Maximum Entropy Discrimination Markov Networks
Jun Zhu, Eric P. Xing; 10(Nov):2531−2569, 2009.
AbstractThe standard maximum margin approach for structured prediction lacks a straightforward probabilistic interpretation of the learning scheme and the prediction rule. Therefore its unique advantages such as dual sparseness and kernel tricks cannot be easily conjoined with the merits of a probabilistic model such as Bayesian regularization, model averaging, and ability to model hidden variables. In this paper, we present a new general framework called maximum entropy discrimination Markov networks (MaxEnDNet, or simply, MEDN), which integrates these two approaches and combines and extends their merits. Major innovations of this approach include: 1) It extends the conventional max-entropy discrimination learning of classification rules to a new structural max-entropy discrimination paradigm of learning a distribution of Markov networks. 2) It generalizes the extant Markov network structured-prediction rule based on a point estimator of model coefficients to an averaging model akin to a Bayesian predictor that integrates over a learned posterior distribution of model coefficients. 3) It admits flexible entropic regularization of the model during learning.
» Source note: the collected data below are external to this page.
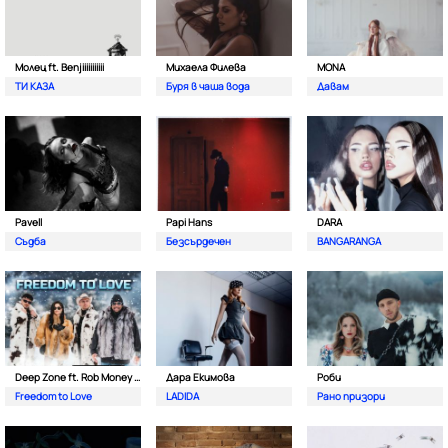
Молец ft. Benjiiiiiiiiiii
Михаела Филева
MONA
ТИ КАЗА
Буря в чаша вода
Давам
Pavell
Papi Hans
DARA
Съдба
Безсърдечен
BANGARANGA
Deep Zone ft. Rob Money (C-Block)
Дара Екимова
Роби
Freedom to Love
LADIDA
Рано призори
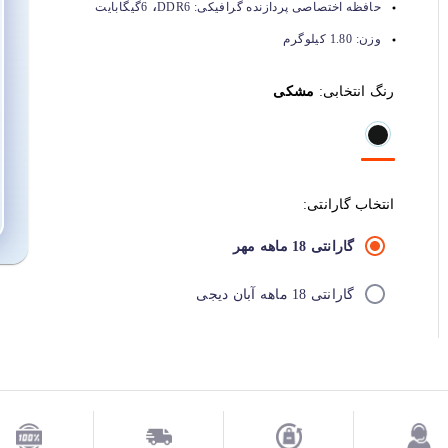
،
حافظه اختصاصی پردازنده گرافیکی:
DDR6
6گیگابایت
وزن:
1.80 کیلوگرم
رنگ انتخابی:
مشکی
انتخاب گارانتی:
گارانتی 18 ماهه مهر
گارانتی 18 ماهه آبان دیجی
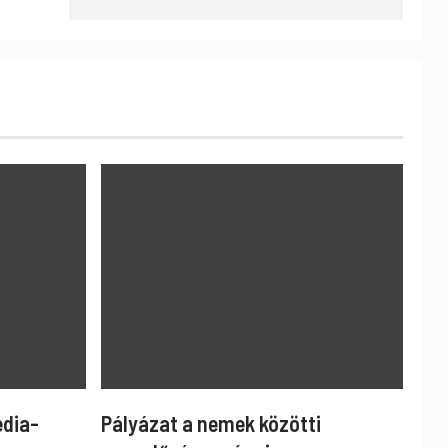
édia-
Pályázat a nemek közötti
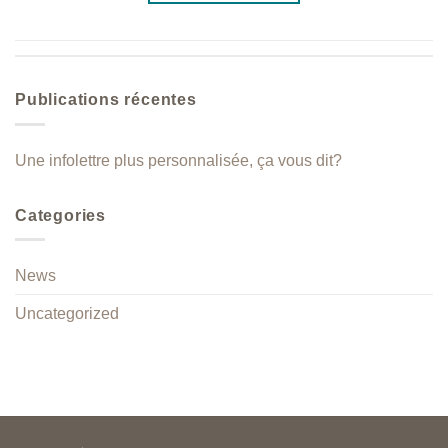
Publications récentes
Une infolettre plus personnalisée, ça vous dit?
Categories
News
Uncategorized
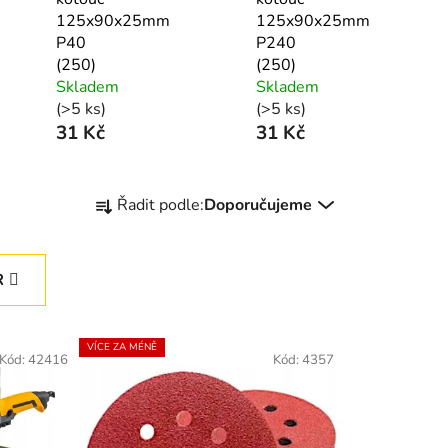
125x90x25mm
125x90x25mm
P40
P240
(250)
(250)
Skladem
Skladem
(>5 ks)
(>5 ks)
31 Kč
31 Kč
Ř
Řadit podle:
Doporučujeme
a
z
e
R
n
í
p
VÍCE ZA MÉNĚ
Kód:
42416
Kód:
4357
r
o
d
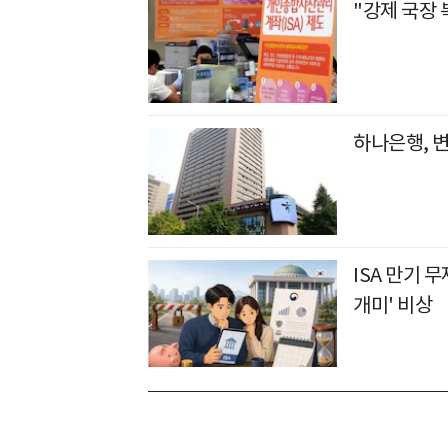
"강제 국장 
하나은행, 
ISA 만기 
개미' 비상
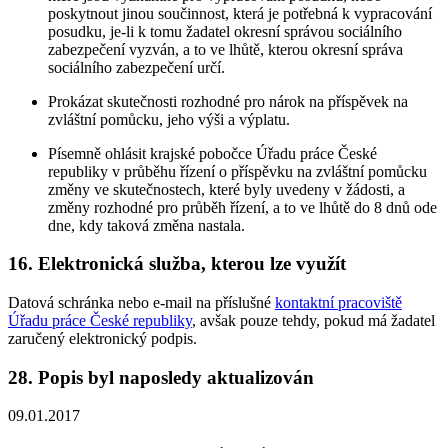
poskytnout jinou součinnost, která je potřebná k vypracování
posudku, je-li k tomu žadatel okresní správou sociálního
zabezpečení vyzván, a to ve lhůtě, kterou okresní správa
sociálního zabezpečení určí.
Prokázat skutečnosti rozhodné pro nárok na příspěvek na
zvláštní pomůcku, jeho výši a výplatu.
Písemně ohlásit krajské pobočce Úřadu práce České
republiky v průběhu řízení o příspěvku na zvláštní pomůcku
změny ve skutečnostech, které byly uvedeny v žádosti, a
změny rozhodné pro průběh řízení, a to ve lhůtě do 8 dnů ode
dne, kdy taková změna nastala.
16. Elektronická služba, kterou lze využít
Datová schránka nebo e-mail na příslušné
kontaktní pracoviště
Úřadu práce České republiky
, avšak pouze tehdy, pokud má žadatel
zaručený elektronický podpis.
28. Popis byl naposledy aktualizován
09.01.2017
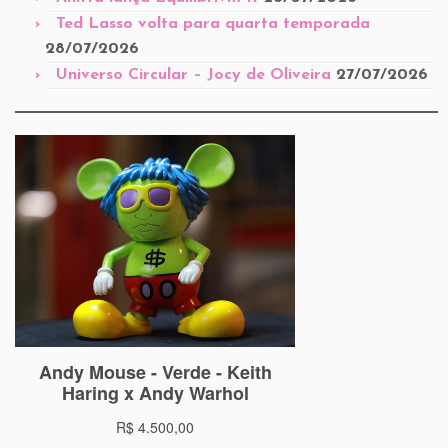
Ted Lasso volta para quarta temporada
28/07/2026
Universo Circular – Jocy de Oliveira
27/07/2026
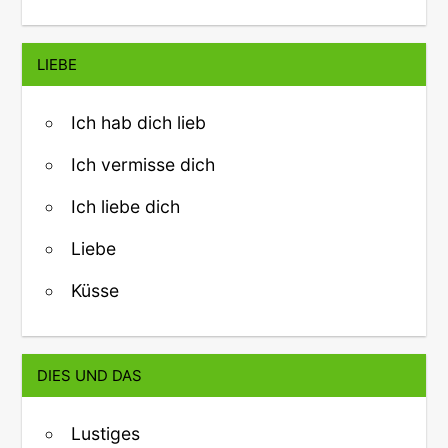
LIEBE
Ich hab dich lieb
Ich vermisse dich
Ich liebe dich
Liebe
Küsse
DIES UND DAS
Lustiges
By plugging in different prior distributions of the model coefficients, it subsumes the well-known maximum margin Markov networks (M3N) as a special case, and leads to a model similar to an L1-regularized M3N that is simultaneously primal and dual sparse, or other new types of Markov networks. 4) It applies a modular learning algorithm that combines existing variational inference techniques and convex-optimization based M3N solvers as subroutines. Essentially, MEDN can be understood as a jointly maximum likelihood and maximum margin estimate of Markov network. It represents the first successful attempt to combine maximum entropy learning (a dual form of maximum likelihood learning) with maximum margin learning of Markov network for structured input/output problems; and the basic principle can be generalized to learning arbitrary graphical models, such as the generative Bayesian networks or models with structured hidden variables. We discuss a number of theoretical properties of this approach, and show that empirically it outperforms a wide array of competing methods for structured input/output learning on both synthetic and real OCR and web data extraction data sets.